2017 December Issue
of The Sermon Mall


Sermon Ideas For Luke 1:26-38 Part 5

Imagine a day long ago in Nazareth for a girl named Mary tending a fire. With cheeks glowing from the heat, she stirred the soup that she and her mother prepared that morning. It was another day of the longing that shaped her wide, searching eyes, reddened and moistened around the edges by the smoke. Rituals of drawing water, feeding animals, baking bread, eating, and dreaming punctuated the stream of escaping seconds. As her mother gossiped with a neighbor next door, Mary sat alone, and being alone and hungry colored this day like every other day she could remember.

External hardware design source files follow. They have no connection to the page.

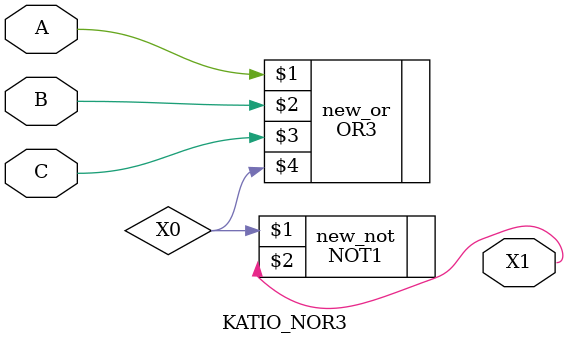
<source format=v>

module KATIO_NOR3 (
	input A,
	input B,
	input C,
	output X1 );

	OR3 new_or (A, B, C, X0);
	NOT1 new_not (X0, X1);

endmodule

</source>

If the day meant anything at all, it was another day closer to marrying Joseph. She liked the cut of his chin, the softness of his eyes, and the thunderous rolling of his shoulders when he sawed wood for her uncle's table. Once she saw him from afar debating and joking with friends, and he moved like a cocksure boy. Yet, when she came near, he carried himself like a silent prince. Today was one day closer to the breaking of the silence, the laughter with the boy, the loving with the man, the sharing of many hungry days.

That is all any day means, one day closer to a dream of a house, a deal, a journey, a wedding, whatever we conjure up to answer this deep hunger that animates us, makes us restless, makes us search and grope for something unknown. That is all any day means unless an angel visits. Angels bring messages that wake us from the fitful sleep we call being awake. They annoy us like a phone call at 3:00 a.m. So we attend to angels only long enough to appease them, and we go back to sleep.

The days run together with the same lonely longing and the rituals with which we shape them. Yet, sometimes angels awaken us with such a start that today and every day thereafter will never mean the same thing. The angel brings a message, and that message usually includes a call to do something. Go and heal. Welcome a stranger. Prepare the way. Build an ark. Buy a field. Quit your job. Love your enemy. Bear God's Son.

An unsuspecting girl with flour on her ear walked into the kitchen and found an angel leaning on the pantry. "Greetings favored one! The Lord is with you... Do not be afraid, Mary, for you have found favor with God" (vv. 28, 30). None of us will ever find favor with God exactly as Mary did. None of us will ever hear the call to give birth to Jesus, breast feed him, change his diapers, teach him right from wrong, and pray with him at bed time the same way.

Yet in another sense, all of us will hear that commission, and if we ponder it in our hearts, our days will never be the same. The anticipated wedding day, career break, or comfortable retirement may still whet our appetites, but they only foreshadow the kingdom in which we long to dwell, the Face into which we long to gaze. Our imaginations fall far short of defining that for which we long. We need angels to interrupt our sleep and show us.

Angels come in many forms: a child playing a game by a garden, a strong hunch that prevents disaster, a wrong number, the compassion in a stranger's eyes, a vision of a smiling visitor in white attire, a dog guarding a child—anything that seems to call us by name and say, Pay attention. God is here, terrible and beautiful, loving you, doing something wonderful, something impossible, and enlisting you to take part in the wonderful and impossible deed. Angels bring news too good to be true and too demanding to bear alone.

The angel charged Mary to conceive and bear God's Son, and by accepting this charge, she marked herself off from the rest of us forever. We remember her with statues, songs, and veneration. Many travel great distances chasing rumors of her visitations. Some posit that she was immaculately conceived, setting her apart from the first instant of her existence. The loneliness of a lowly girl becomes the loneliness of a saint.

Yet, analogously, we hear the same call: Bear Christ in you. Abandon yourself soul and body to the Lord until Christ starts growing in you. Become large with him, groaning, feeling him kick. As he grows, nurture him. Take care of yourself for Christ's sake, but don't forget that you are who you are because you abandoned yourself and invited God to make this happen in you.

When he arrives, he will need you to love his Father and accept his Father's love. Love and hold this Christ who springs from you with a life of his own. Feed him, play with him, pray for him, give your all for him as if your very soul is at stake. Contend with him when you must, and bear with his moods and with times when his mind seems miles away. When he grows up, love God's children in remembrance of him. Let him take care of you as you face death.

None of us are Mary, but Christ's life unfolds in ours. None of us will see a day like that of Gabriel's visit, but we entertain angels routinely until the days run together and we forget. Greetings favored one! We hear it but don't believe it, so we never quite notice, never quite remember. Such visits are impossible, we tell ourselves. God has better things to do than send a special message, a mission, and good news beyond belief to the likes of us. I am just a lowly girl, an auto mechanic, a manic-depressive, a single mother, a CEO selling bubble gum to the world.

Greetings favored one! Bear Christ in you. Nothing is impossible with God.